[Assignment] Print back every record below, exactly as it stands.

[Data to use]
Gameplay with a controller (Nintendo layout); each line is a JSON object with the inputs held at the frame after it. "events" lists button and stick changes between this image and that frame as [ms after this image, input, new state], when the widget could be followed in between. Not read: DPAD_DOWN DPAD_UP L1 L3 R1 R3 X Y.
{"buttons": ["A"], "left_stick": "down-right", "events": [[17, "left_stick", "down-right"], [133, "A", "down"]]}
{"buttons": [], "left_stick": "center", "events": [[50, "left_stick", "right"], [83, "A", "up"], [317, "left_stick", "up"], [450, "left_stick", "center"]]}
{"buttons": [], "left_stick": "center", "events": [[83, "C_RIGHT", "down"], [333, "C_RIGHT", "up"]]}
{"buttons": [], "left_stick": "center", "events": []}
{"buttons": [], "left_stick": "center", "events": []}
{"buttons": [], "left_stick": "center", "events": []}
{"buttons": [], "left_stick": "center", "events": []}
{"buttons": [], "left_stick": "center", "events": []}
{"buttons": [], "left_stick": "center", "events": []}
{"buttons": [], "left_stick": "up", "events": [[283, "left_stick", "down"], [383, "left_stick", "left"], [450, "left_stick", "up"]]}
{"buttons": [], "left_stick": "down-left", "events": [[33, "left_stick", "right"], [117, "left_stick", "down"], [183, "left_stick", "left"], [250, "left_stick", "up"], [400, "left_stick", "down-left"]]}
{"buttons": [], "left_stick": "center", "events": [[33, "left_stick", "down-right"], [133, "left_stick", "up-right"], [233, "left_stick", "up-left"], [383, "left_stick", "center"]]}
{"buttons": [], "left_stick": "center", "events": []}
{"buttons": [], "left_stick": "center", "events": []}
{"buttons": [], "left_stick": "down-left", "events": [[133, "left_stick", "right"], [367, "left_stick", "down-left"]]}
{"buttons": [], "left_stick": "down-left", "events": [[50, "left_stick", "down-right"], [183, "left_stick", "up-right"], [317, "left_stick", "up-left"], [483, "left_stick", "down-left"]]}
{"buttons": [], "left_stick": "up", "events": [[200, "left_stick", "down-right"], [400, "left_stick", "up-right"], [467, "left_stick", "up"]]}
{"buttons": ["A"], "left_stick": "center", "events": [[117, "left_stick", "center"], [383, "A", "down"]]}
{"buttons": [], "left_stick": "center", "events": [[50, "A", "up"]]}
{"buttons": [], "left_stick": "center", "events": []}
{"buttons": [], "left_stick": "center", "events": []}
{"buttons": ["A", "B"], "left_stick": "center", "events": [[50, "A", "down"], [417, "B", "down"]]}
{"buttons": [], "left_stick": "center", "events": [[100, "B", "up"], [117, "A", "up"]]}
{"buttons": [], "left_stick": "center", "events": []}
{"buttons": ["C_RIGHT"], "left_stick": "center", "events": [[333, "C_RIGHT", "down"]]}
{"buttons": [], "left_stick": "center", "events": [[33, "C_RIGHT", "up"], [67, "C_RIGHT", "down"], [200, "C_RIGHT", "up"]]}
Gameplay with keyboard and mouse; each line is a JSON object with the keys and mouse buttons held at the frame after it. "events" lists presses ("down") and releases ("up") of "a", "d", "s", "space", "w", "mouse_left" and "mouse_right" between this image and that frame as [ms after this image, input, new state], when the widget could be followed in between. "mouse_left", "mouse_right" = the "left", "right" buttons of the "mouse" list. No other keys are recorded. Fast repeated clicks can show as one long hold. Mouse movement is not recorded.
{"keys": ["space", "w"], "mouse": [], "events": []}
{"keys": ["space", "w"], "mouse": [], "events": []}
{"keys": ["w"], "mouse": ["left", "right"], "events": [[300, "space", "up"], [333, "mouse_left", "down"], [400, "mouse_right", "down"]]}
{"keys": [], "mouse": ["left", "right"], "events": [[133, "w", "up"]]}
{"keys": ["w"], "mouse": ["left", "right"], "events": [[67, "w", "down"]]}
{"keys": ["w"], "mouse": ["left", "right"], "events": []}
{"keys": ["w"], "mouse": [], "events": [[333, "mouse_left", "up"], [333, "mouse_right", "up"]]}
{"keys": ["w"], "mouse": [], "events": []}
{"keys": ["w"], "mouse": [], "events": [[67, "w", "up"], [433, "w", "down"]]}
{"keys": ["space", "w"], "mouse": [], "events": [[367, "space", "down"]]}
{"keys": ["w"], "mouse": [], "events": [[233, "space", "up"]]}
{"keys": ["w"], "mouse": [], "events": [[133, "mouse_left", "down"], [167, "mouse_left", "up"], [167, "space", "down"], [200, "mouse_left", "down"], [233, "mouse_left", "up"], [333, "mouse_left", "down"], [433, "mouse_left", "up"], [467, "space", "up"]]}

[Your response]
Gameplay with a controller (Nintendo layout); each line is a JSON object with the inputs held at the frame after it. "events" lists button and stick changes between this image and that frame as [ms after this image, input, new state], when the widget could be followed in between. Not read: DPAD_DOWN DPAD_UP L1 L3 R1 R3 X Y.
{"buttons": ["A"], "left_stick": "down-right", "events": [[17, "left_stick", "down-right"], [133, "A", "down"]]}
{"buttons": [], "left_stick": "center", "events": [[50, "left_stick", "right"], [83, "A", "up"], [317, "left_stick", "up"], [450, "left_stick", "center"]]}
{"buttons": [], "left_stick": "center", "events": [[83, "C_RIGHT", "down"], [333, "C_RIGHT", "up"]]}
{"buttons": [], "left_stick": "center", "events": []}
{"buttons": [], "left_stick": "center", "events": []}
{"buttons": [], "left_stick": "center", "events": []}
{"buttons": [], "left_stick": "center", "events": []}
{"buttons": [], "left_stick": "center", "events": []}
{"buttons": [], "left_stick": "center", "events": []}
{"buttons": [], "left_stick": "up", "events": [[283, "left_stick", "down"], [383, "left_stick", "left"], [450, "left_stick", "up"]]}
{"buttons": [], "left_stick": "down-left", "events": [[33, "left_stick", "right"], [117, "left_stick", "down"], [183, "left_stick", "left"], [250, "left_stick", "up"], [400, "left_stick", "down-left"]]}
{"buttons": [], "left_stick": "center", "events": [[33, "left_stick", "down-right"], [133, "left_stick", "up-right"], [233, "left_stick", "up-left"], [383, "left_stick", "center"]]}
{"buttons": [], "left_stick": "center", "events": []}
{"buttons": [], "left_stick": "center", "events": []}
{"buttons": [], "left_stick": "down-left", "events": [[133, "left_stick", "right"], [367, "left_stick", "down-left"]]}
{"buttons": [], "left_stick": "down-left", "events": [[50, "left_stick", "down-right"], [183, "left_stick", "up-right"], [317, "left_stick", "up-left"], [483, "left_stick", "down-left"]]}
{"buttons": [], "left_stick": "up", "events": [[200, "left_stick", "down-right"], [400, "left_stick", "up-right"], [467, "left_stick", "up"]]}
{"buttons": ["A"], "left_stick": "center", "events": [[117, "left_stick", "center"], [383, "A", "down"]]}
{"buttons": [], "left_stick": "center", "events": [[50, "A", "up"]]}
{"buttons": [], "left_stick": "center", "events": []}
{"buttons": [], "left_stick": "center", "events": []}
{"buttons": ["A", "B"], "left_stick": "center", "events": [[50, "A", "down"], [417, "B", "down"]]}
{"buttons": [], "left_stick": "center", "events": [[100, "B", "up"], [117, "A", "up"]]}
{"buttons": [], "left_stick": "center", "events": []}
{"buttons": ["C_RIGHT"], "left_stick": "center", "events": [[333, "C_RIGHT", "down"]]}
{"buttons": [], "left_stick": "center", "events": [[33, "C_RIGHT", "up"], [67, "C_RIGHT", "down"], [200, "C_RIGHT", "up"]]}
Gameplay with keyboard and mouse; each line is a JSON object with the keys and mouse buttons held at the frame after it. "events" lists presses ("down") and releases ("up") of "a", "d", "s", "space", "w", "mouse_left" and "mouse_right" between this image and that frame as [ms after this image, input, new state], when the widget could be followed in between. "mouse_left", "mouse_right" = the "left", "right" buttons of the "mouse" list. No other keys are recorded. Fast repeated clicks can show as one long hold. Mouse movement is not recorded.
{"keys": ["space", "w"], "mouse": [], "events": []}
{"keys": ["space", "w"], "mouse": [], "events": []}
{"keys": ["w"], "mouse": ["left", "right"], "events": [[300, "space", "up"], [333, "mouse_left", "down"], [400, "mouse_right", "down"]]}
{"keys": [], "mouse": ["left", "right"], "events": [[133, "w", "up"]]}
{"keys": ["w"], "mouse": ["left", "right"], "events": [[67, "w", "down"]]}
{"keys": ["w"], "mouse": ["left", "right"], "events": []}
{"keys": ["w"], "mouse": [], "events": [[333, "mouse_left", "up"], [333, "mouse_right", "up"]]}
{"keys": ["w"], "mouse": [], "events": []}
{"keys": ["w"], "mouse": [], "events": [[67, "w", "up"], [433, "w", "down"]]}
{"keys": ["space", "w"], "mouse": [], "events": [[367, "space", "down"]]}
{"keys": ["w"], "mouse": [], "events": [[233, "space", "up"]]}
{"keys": ["w"], "mouse": [], "events": [[133, "mouse_left", "down"], [167, "mouse_left", "up"], [167, "space", "down"], [200, "mouse_left", "down"], [233, "mouse_left", "up"], [333, "mouse_left", "down"], [433, "mouse_left", "up"], [467, "space", "up"]]}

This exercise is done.